--- Activity ---
In the records below, find the line with "Syirajudin Laporkan Hasil" and the line with "testar o hardware". Print both exactly, along with every line between them, and no other line.

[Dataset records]
*** Block opens ***
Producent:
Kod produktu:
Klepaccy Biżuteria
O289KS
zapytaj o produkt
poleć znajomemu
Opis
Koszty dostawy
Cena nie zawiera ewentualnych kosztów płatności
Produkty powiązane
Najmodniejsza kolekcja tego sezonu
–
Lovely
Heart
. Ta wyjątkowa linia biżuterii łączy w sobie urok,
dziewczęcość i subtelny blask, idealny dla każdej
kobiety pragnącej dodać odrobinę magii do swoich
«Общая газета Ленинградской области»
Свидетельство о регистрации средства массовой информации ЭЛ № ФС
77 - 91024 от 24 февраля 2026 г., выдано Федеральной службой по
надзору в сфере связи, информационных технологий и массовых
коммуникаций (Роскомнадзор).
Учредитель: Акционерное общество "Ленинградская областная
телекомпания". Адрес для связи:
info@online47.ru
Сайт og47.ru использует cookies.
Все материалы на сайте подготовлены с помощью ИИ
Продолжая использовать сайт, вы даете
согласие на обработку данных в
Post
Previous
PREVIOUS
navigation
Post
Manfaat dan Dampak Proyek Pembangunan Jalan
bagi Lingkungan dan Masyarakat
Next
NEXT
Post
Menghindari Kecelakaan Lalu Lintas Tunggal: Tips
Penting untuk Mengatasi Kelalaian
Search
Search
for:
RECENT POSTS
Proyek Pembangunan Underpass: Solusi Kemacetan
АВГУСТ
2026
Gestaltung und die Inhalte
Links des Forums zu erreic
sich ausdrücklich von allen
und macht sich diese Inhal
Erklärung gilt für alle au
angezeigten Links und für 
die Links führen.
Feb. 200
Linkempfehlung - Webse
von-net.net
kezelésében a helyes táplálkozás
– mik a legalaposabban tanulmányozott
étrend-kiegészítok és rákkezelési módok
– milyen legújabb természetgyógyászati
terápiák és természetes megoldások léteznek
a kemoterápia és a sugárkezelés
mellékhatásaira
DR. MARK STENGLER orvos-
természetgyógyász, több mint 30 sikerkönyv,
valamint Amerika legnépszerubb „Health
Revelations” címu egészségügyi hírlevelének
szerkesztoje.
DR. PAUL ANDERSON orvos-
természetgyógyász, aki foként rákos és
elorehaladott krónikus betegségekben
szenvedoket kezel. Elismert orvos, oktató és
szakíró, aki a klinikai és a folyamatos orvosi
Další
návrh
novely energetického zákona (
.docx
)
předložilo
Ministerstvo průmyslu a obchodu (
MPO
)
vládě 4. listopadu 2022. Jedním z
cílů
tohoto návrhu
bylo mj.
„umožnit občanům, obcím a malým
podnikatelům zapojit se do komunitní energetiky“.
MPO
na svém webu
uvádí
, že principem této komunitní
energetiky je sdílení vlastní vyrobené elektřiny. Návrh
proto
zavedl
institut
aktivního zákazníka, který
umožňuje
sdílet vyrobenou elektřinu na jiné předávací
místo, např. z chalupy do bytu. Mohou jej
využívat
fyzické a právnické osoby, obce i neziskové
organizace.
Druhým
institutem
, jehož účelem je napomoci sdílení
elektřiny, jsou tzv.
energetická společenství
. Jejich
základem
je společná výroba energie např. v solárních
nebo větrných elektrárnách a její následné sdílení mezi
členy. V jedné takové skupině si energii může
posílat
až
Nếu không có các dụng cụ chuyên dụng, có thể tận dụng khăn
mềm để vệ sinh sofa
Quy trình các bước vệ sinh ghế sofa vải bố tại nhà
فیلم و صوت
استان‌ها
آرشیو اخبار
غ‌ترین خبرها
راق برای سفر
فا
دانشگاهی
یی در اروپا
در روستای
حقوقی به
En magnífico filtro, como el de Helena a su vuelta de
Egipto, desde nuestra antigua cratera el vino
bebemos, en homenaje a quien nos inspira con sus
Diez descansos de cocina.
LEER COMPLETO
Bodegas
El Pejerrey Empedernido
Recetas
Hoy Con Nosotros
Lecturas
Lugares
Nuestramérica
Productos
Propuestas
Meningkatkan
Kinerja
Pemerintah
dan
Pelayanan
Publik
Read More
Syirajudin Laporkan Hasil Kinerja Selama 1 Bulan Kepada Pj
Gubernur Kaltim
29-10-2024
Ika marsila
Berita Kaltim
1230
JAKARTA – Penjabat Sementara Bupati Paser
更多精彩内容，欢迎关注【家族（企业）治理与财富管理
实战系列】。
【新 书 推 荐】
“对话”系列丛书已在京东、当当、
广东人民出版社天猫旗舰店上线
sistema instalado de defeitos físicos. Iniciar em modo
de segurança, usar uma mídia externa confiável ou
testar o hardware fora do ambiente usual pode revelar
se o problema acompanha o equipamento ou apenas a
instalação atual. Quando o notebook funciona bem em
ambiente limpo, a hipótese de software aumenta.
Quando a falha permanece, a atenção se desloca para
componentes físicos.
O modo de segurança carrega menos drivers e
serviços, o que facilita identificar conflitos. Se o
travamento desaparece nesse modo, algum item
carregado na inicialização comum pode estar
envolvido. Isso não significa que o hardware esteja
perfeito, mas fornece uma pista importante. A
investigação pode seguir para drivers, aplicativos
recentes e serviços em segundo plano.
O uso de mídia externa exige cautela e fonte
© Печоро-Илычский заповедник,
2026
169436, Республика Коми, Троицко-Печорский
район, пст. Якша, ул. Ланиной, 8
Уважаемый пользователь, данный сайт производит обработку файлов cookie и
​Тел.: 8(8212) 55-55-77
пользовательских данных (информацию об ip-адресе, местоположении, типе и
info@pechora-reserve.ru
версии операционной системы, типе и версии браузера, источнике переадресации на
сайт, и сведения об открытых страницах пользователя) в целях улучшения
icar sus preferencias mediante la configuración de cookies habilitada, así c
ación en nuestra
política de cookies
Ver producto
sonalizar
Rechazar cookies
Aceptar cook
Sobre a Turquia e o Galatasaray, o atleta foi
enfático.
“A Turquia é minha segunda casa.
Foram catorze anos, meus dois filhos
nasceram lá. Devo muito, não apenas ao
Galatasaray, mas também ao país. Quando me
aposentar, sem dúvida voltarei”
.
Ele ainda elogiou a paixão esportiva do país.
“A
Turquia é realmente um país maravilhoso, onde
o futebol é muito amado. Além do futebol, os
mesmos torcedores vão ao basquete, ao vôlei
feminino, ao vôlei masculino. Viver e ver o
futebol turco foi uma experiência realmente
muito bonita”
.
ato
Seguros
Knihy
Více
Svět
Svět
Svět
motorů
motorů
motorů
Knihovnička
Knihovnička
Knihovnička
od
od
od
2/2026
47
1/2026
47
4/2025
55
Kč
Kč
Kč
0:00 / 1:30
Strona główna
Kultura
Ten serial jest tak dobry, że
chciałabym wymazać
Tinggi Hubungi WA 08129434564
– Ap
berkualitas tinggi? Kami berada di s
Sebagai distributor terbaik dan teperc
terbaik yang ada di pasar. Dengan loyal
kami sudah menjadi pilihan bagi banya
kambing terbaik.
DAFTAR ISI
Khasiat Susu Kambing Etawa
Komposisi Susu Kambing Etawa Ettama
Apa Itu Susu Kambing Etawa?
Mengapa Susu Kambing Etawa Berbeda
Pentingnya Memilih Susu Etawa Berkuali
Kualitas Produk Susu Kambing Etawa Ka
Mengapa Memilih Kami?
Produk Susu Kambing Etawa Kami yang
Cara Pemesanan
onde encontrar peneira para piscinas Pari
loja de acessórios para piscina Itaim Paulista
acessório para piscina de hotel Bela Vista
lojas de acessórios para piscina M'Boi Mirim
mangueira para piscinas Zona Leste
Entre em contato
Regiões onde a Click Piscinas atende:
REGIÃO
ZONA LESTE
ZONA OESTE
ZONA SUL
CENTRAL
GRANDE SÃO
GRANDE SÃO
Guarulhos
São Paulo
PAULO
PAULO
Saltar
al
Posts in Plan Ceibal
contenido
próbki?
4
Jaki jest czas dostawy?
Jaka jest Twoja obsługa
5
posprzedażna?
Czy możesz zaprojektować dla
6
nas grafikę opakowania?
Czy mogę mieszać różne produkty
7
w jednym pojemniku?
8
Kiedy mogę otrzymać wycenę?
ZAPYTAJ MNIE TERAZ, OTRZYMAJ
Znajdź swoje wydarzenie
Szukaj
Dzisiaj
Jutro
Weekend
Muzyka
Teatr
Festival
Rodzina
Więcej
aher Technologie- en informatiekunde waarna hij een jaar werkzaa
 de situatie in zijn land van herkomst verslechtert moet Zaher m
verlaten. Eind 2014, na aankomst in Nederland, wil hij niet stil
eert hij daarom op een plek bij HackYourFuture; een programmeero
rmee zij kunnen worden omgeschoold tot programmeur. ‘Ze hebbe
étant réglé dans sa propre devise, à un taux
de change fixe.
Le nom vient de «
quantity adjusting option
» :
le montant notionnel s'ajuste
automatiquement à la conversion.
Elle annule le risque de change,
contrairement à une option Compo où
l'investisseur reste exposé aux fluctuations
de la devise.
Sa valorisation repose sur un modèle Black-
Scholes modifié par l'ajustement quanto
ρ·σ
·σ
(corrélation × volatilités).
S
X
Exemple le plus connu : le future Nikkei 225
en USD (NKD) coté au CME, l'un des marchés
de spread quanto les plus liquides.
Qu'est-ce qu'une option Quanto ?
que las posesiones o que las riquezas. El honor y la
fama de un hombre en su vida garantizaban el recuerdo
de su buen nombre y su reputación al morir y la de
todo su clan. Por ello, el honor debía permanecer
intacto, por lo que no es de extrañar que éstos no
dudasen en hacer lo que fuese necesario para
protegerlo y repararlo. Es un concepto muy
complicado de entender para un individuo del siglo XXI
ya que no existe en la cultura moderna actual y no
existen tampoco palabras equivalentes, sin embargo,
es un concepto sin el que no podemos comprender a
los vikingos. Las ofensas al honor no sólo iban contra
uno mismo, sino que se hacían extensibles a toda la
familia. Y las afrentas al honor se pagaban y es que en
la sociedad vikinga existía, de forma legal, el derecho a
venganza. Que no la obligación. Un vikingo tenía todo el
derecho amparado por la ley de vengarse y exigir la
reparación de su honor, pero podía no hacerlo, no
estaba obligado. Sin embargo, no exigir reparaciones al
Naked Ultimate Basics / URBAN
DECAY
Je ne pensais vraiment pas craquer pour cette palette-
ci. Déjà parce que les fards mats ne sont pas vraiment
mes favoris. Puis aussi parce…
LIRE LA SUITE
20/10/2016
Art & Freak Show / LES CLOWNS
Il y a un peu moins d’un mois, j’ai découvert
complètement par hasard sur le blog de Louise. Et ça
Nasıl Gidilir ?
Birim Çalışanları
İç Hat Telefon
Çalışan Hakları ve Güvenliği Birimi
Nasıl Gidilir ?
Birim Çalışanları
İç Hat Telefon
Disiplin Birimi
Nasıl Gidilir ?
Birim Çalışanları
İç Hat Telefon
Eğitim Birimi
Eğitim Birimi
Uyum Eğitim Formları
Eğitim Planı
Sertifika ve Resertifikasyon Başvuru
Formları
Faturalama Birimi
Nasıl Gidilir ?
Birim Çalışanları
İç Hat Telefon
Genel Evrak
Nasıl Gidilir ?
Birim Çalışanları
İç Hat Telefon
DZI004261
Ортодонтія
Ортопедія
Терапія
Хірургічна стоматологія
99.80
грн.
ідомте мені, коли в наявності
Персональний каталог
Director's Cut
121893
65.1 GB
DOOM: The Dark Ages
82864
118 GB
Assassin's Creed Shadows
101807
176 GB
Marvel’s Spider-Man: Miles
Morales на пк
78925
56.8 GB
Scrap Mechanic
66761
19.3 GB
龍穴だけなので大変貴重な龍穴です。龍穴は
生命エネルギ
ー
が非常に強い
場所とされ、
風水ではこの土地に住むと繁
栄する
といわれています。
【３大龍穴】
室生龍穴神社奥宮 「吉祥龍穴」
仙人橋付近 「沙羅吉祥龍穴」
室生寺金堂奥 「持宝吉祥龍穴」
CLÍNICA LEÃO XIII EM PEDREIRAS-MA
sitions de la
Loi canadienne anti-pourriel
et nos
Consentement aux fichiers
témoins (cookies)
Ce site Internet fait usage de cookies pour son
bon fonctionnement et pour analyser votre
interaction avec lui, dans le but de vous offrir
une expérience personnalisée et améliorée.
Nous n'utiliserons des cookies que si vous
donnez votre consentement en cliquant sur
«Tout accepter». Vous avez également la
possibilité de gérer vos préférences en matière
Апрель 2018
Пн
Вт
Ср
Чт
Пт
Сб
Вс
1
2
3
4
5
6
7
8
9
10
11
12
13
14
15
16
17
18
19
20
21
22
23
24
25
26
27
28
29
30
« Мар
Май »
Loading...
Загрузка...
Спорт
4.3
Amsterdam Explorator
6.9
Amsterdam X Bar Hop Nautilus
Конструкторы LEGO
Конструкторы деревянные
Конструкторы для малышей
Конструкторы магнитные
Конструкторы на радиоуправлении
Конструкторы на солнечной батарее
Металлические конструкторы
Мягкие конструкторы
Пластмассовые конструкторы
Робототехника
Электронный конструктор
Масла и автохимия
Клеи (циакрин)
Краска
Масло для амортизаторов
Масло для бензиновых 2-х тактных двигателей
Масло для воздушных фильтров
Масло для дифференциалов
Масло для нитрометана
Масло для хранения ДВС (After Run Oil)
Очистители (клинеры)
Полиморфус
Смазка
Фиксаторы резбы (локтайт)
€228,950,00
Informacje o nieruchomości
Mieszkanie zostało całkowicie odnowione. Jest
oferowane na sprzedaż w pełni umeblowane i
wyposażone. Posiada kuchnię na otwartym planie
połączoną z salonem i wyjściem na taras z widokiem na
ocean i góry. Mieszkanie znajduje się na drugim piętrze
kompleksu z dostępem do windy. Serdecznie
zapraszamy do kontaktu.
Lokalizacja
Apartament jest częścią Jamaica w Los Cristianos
*** Block closes ***
--- Task output ---
Syirajudin Laporkan Hasil Kinerja Selama 1 Bulan Kepada Pj
Gubernur Kaltim
29-10-2024
Ika marsila
Berita Kaltim
1230
JAKARTA – Penjabat Sementara Bupati Paser
更多精彩内容，欢迎关注【家族（企业）治理与财富管理
实战系列】。
【新 书 推 荐】
“对话”系列丛书已在京东、当当、
广东人民出版社天猫旗舰店上线
sistema instalado de defeitos físicos. Iniciar em modo
de segurança, usar uma mídia externa confiável ou
testar o hardware fora do ambiente usual pode revelar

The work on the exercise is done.